Task objective: Reproduce word for word the lines between those holding "Белый глянец в" and "Nazar from the", inclusive, and nothing else from the data below.

Provided data:
+++

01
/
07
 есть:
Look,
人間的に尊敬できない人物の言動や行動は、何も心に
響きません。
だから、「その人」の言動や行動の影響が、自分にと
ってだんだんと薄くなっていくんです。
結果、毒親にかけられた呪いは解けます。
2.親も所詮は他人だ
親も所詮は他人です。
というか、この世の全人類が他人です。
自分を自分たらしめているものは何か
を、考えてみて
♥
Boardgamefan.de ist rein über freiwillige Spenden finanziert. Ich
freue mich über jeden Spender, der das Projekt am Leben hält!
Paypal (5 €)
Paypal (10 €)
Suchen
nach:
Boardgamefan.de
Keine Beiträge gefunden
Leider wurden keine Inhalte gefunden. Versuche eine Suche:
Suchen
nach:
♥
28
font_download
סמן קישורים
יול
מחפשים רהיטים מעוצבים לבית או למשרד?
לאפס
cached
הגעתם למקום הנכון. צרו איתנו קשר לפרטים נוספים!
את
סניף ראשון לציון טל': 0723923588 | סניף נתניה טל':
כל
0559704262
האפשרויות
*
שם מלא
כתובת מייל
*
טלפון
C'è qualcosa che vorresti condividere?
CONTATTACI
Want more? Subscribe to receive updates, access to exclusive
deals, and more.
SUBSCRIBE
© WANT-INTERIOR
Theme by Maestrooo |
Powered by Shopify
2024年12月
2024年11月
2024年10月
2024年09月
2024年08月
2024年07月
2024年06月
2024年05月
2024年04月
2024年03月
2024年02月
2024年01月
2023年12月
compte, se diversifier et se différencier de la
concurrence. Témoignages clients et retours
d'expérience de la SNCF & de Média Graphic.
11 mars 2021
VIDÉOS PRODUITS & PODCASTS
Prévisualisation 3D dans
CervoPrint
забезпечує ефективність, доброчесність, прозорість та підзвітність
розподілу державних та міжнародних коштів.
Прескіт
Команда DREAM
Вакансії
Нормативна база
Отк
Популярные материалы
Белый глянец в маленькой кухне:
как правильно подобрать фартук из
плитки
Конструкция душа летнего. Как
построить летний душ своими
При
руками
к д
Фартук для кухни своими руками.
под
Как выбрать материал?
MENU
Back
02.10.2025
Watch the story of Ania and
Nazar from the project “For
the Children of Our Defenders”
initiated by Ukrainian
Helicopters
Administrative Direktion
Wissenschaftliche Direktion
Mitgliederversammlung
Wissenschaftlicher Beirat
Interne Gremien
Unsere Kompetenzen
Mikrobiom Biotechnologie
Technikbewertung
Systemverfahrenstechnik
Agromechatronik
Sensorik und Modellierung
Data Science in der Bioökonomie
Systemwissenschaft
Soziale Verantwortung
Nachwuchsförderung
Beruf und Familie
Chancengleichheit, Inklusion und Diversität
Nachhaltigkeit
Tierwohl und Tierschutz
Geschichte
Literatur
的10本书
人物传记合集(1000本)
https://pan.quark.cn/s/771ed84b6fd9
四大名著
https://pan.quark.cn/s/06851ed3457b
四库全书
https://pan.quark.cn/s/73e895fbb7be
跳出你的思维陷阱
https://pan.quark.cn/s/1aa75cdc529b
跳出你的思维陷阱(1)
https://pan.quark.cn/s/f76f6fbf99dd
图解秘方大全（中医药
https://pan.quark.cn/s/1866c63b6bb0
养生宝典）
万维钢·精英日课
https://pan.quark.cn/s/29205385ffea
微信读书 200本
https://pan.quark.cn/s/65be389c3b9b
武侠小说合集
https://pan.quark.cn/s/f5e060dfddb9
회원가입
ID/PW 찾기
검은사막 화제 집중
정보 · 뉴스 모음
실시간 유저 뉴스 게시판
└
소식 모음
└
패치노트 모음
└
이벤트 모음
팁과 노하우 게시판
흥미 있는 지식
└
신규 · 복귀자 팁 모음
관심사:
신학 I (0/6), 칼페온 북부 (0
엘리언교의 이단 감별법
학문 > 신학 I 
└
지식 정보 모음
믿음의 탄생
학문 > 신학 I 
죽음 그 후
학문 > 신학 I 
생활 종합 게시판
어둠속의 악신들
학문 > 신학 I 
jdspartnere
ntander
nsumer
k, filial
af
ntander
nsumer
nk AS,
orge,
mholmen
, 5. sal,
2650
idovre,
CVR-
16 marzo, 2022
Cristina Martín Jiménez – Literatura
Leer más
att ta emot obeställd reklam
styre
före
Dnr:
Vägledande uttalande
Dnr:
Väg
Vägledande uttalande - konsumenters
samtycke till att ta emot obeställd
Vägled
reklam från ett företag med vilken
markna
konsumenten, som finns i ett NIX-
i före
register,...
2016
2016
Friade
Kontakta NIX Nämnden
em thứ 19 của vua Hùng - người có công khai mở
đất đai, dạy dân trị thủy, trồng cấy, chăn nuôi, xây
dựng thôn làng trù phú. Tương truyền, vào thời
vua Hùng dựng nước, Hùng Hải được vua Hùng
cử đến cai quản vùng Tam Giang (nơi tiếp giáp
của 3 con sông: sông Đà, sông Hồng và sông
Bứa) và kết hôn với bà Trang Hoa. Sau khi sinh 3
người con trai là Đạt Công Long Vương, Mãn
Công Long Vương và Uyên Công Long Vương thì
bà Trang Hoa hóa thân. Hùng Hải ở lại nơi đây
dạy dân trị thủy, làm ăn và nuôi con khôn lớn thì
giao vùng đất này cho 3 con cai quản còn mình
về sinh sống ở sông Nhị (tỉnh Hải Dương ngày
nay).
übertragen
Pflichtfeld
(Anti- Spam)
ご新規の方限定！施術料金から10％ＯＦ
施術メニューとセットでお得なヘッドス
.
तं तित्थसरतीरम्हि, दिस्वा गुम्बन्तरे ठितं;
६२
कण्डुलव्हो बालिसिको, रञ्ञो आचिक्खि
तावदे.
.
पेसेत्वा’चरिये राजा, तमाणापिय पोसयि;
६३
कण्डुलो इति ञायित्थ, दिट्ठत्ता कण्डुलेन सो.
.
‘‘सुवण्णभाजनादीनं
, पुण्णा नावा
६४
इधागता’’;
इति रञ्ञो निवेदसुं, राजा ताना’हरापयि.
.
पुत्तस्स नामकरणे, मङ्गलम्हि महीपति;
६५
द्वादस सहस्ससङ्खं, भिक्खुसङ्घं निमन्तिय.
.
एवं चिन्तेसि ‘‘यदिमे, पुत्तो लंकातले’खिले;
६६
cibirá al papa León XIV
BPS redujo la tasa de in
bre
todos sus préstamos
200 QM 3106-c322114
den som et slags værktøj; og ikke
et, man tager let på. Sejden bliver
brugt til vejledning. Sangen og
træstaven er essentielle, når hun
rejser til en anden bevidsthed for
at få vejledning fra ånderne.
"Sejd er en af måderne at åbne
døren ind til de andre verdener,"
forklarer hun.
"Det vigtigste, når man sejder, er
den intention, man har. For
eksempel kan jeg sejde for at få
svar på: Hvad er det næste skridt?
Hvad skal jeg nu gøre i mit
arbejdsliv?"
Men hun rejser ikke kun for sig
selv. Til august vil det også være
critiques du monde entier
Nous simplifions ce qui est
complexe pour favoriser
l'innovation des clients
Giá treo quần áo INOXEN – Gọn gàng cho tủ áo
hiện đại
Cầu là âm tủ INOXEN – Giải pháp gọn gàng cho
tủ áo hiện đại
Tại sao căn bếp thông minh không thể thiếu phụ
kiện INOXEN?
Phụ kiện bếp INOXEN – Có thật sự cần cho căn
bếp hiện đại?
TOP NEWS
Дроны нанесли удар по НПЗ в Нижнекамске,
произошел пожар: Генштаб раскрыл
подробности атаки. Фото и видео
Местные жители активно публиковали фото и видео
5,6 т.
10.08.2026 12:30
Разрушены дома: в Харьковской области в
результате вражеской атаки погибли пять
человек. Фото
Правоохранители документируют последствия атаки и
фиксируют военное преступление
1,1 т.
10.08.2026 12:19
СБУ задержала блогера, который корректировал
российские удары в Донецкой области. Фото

+++

Your solution:
Белый глянец в маленькой кухне:
как правильно подобрать фартук из
плитки
Конструкция душа летнего. Как
построить летний душ своими
При
руками
к д
Фартук для кухни своими руками.
под
Как выбрать материал?
MENU
Back
02.10.2025
Watch the story of Ania and
Nazar from the project “For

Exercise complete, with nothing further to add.